WHAT IS REQUIRED: Please provide the entries below again, word for word.

(Stored data entries)
=== Begin Enclosure ===

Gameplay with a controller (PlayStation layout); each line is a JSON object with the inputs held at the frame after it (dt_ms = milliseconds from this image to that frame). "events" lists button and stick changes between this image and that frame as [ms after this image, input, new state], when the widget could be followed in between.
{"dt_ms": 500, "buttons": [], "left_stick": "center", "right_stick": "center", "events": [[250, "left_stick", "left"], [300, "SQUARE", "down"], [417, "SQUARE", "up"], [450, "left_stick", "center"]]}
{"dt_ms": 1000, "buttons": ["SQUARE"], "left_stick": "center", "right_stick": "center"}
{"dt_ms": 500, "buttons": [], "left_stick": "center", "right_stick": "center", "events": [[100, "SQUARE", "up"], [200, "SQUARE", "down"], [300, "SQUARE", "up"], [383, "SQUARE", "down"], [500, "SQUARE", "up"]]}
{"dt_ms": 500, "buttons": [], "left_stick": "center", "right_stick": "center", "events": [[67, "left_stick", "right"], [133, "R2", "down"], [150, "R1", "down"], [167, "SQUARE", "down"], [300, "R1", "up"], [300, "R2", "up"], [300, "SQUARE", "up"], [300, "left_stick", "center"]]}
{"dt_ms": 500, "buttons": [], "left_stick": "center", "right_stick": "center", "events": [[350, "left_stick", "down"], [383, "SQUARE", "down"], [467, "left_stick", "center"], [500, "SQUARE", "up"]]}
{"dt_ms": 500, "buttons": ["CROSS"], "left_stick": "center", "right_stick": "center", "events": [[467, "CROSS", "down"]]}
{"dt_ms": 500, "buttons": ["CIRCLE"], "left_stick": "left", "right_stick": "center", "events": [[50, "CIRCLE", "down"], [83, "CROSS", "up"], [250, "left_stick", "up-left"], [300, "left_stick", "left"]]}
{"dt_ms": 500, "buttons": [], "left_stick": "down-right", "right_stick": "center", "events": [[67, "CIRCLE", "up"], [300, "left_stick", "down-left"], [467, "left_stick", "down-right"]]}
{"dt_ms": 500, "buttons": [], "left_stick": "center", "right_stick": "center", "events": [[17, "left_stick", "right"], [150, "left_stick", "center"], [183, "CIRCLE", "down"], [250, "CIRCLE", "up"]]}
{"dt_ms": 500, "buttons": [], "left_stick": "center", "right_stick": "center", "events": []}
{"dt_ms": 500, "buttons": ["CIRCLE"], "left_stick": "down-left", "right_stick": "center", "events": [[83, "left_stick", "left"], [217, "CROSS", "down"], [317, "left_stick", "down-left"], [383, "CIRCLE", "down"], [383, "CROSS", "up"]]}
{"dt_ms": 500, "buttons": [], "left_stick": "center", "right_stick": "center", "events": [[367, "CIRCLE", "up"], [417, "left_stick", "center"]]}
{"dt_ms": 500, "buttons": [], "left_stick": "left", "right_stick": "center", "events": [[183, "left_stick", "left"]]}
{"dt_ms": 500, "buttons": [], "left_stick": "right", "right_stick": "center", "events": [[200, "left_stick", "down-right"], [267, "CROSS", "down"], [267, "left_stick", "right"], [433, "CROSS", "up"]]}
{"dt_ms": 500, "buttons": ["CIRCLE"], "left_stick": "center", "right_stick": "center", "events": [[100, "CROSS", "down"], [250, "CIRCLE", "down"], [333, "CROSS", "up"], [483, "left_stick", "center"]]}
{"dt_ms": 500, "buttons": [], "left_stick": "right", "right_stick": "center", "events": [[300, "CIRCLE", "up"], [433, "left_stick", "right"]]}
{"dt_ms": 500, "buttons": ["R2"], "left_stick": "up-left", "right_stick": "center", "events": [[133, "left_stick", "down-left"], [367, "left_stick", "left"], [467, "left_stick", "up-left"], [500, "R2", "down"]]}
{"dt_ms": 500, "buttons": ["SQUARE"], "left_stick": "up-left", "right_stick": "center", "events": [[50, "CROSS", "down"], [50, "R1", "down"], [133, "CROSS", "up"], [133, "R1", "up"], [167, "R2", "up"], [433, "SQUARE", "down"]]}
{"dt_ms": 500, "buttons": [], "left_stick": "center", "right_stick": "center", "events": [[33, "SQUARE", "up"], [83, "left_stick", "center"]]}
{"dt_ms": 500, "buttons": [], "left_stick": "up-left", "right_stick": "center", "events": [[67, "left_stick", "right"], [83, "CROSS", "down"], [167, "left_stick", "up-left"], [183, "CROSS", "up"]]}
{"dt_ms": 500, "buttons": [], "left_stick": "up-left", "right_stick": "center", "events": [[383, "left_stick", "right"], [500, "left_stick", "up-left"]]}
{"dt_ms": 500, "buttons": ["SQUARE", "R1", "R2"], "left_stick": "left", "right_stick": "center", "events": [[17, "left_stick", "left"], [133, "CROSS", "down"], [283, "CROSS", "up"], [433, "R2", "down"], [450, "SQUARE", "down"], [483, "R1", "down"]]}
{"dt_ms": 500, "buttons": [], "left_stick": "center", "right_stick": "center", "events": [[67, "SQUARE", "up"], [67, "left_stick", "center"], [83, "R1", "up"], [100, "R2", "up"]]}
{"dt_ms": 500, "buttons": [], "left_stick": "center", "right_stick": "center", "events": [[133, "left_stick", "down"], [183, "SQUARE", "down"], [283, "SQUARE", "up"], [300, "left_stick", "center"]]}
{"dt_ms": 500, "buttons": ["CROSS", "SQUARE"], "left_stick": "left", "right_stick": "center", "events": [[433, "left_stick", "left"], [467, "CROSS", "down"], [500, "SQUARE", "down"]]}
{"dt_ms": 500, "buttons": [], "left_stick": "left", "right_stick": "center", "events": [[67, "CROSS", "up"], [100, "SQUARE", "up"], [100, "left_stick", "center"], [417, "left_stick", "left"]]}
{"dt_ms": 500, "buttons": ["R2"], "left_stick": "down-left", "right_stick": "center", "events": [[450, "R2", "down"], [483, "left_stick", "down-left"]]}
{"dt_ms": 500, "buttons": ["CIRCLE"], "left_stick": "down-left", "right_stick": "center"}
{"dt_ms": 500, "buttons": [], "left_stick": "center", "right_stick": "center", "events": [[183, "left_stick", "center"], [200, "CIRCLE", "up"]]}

=== End Enclosure ===

RESPONSE:
Gameplay with a controller (PlayStation layout); each line is a JSON object with the inputs held at the frame after it (dt_ms = milliseconds from this image to that frame). "events" lists button and stick changes between this image and that frame as [ms after this image, input, new state], when the widget could be followed in between.
{"dt_ms": 500, "buttons": [], "left_stick": "center", "right_stick": "center", "events": [[250, "left_stick", "left"], [300, "SQUARE", "down"], [417, "SQUARE", "up"], [450, "left_stick", "center"]]}
{"dt_ms": 1000, "buttons": ["SQUARE"], "left_stick": "center", "right_stick": "center"}
{"dt_ms": 500, "buttons": [], "left_stick": "center", "right_stick": "center", "events": [[100, "SQUARE", "up"], [200, "SQUARE", "down"], [300, "SQUARE", "up"], [383, "SQUARE", "down"], [500, "SQUARE", "up"]]}
{"dt_ms": 500, "buttons": [], "left_stick": "center", "right_stick": "center", "events": [[67, "left_stick", "right"], [133, "R2", "down"], [150, "R1", "down"], [167, "SQUARE", "down"], [300, "R1", "up"], [300, "R2", "up"], [300, "SQUARE", "up"], [300, "left_stick", "center"]]}
{"dt_ms": 500, "buttons": [], "left_stick": "center", "right_stick": "center", "events": [[350, "left_stick", "down"], [383, "SQUARE", "down"], [467, "left_stick", "center"], [500, "SQUARE", "up"]]}
{"dt_ms": 500, "buttons": ["CROSS"], "left_stick": "center", "right_stick": "center", "events": [[467, "CROSS", "down"]]}
{"dt_ms": 500, "buttons": ["CIRCLE"], "left_stick": "left", "right_stick": "center", "events": [[50, "CIRCLE", "down"], [83, "CROSS", "up"], [250, "left_stick", "up-left"], [300, "left_stick", "left"]]}
{"dt_ms": 500, "buttons": [], "left_stick": "down-right", "right_stick": "center", "events": [[67, "CIRCLE", "up"], [300, "left_stick", "down-left"], [467, "left_stick", "down-right"]]}
{"dt_ms": 500, "buttons": [], "left_stick": "center", "right_stick": "center", "events": [[17, "left_stick", "right"], [150, "left_stick", "center"], [183, "CIRCLE", "down"], [250, "CIRCLE", "up"]]}
{"dt_ms": 500, "buttons": [], "left_stick": "center", "right_stick": "center", "events": []}
{"dt_ms": 500, "buttons": ["CIRCLE"], "left_stick": "down-left", "right_stick": "center", "events": [[83, "left_stick", "left"], [217, "CROSS", "down"], [317, "left_stick", "down-left"], [383, "CIRCLE", "down"], [383, "CROSS", "up"]]}
{"dt_ms": 500, "buttons": [], "left_stick": "center", "right_stick": "center", "events": [[367, "CIRCLE", "up"], [417, "left_stick", "center"]]}
{"dt_ms": 500, "buttons": [], "left_stick": "left", "right_stick": "center", "events": [[183, "left_stick", "left"]]}
{"dt_ms": 500, "buttons": [], "left_stick": "right", "right_stick": "center", "events": [[200, "left_stick", "down-right"], [267, "CROSS", "down"], [267, "left_stick", "right"], [433, "CROSS", "up"]]}
{"dt_ms": 500, "buttons": ["CIRCLE"], "left_stick": "center", "right_stick": "center", "events": [[100, "CROSS", "down"], [250, "CIRCLE", "down"], [333, "CROSS", "up"], [483, "left_stick", "center"]]}
{"dt_ms": 500, "buttons": [], "left_stick": "right", "right_stick": "center", "events": [[300, "CIRCLE", "up"], [433, "left_stick", "right"]]}
{"dt_ms": 500, "buttons": ["R2"], "left_stick": "up-left", "right_stick": "center", "events": [[133, "left_stick", "down-left"], [367, "left_stick", "left"], [467, "left_stick", "up-left"], [500, "R2", "down"]]}
{"dt_ms": 500, "buttons": ["SQUARE"], "left_stick": "up-left", "right_stick": "center", "events": [[50, "CROSS", "down"], [50, "R1", "down"], [133, "CROSS", "up"], [133, "R1", "up"], [167, "R2", "up"], [433, "SQUARE", "down"]]}
{"dt_ms": 500, "buttons": [], "left_stick": "center", "right_stick": "center", "events": [[33, "SQUARE", "up"], [83, "left_stick", "center"]]}
{"dt_ms": 500, "buttons": [], "left_stick": "up-left", "right_stick": "center", "events": [[67, "left_stick", "right"], [83, "CROSS", "down"], [167, "left_stick", "up-left"], [183, "CROSS", "up"]]}
{"dt_ms": 500, "buttons": [], "left_stick": "up-left", "right_stick": "center", "events": [[383, "left_stick", "right"], [500, "left_stick", "up-left"]]}
{"dt_ms": 500, "buttons": ["SQUARE", "R1", "R2"], "left_stick": "left", "right_stick": "center", "events": [[17, "left_stick", "left"], [133, "CROSS", "down"], [283, "CROSS", "up"], [433, "R2", "down"], [450, "SQUARE", "down"], [483, "R1", "down"]]}
{"dt_ms": 500, "buttons": [], "left_stick": "center", "right_stick": "center", "events": [[67, "SQUARE", "up"], [67, "left_stick", "center"], [83, "R1", "up"], [100, "R2", "up"]]}
{"dt_ms": 500, "buttons": [], "left_stick": "center", "right_stick": "center", "events": [[133, "left_stick", "down"], [183, "SQUARE", "down"], [283, "SQUARE", "up"], [300, "left_stick", "center"]]}
{"dt_ms": 500, "buttons": ["CROSS", "SQUARE"], "left_stick": "left", "right_stick": "center", "events": [[433, "left_stick", "left"], [467, "CROSS", "down"], [500, "SQUARE", "down"]]}
{"dt_ms": 500, "buttons": [], "left_stick": "left", "right_stick": "center", "events": [[67, "CROSS", "up"], [100, "SQUARE", "up"], [100, "left_stick", "center"], [417, "left_stick", "left"]]}
{"dt_ms": 500, "buttons": ["R2"], "left_stick": "down-left", "right_stick": "center", "events": [[450, "R2", "down"], [483, "left_stick", "down-left"]]}
{"dt_ms": 500, "buttons": ["CIRCLE"], "left_stick": "down-left", "right_stick": "center"}
{"dt_ms": 500, "buttons": [], "left_stick": "center", "right_stick": "center", "events": [[183, "left_stick", "center"], [200, "CIRCLE", "up"]]}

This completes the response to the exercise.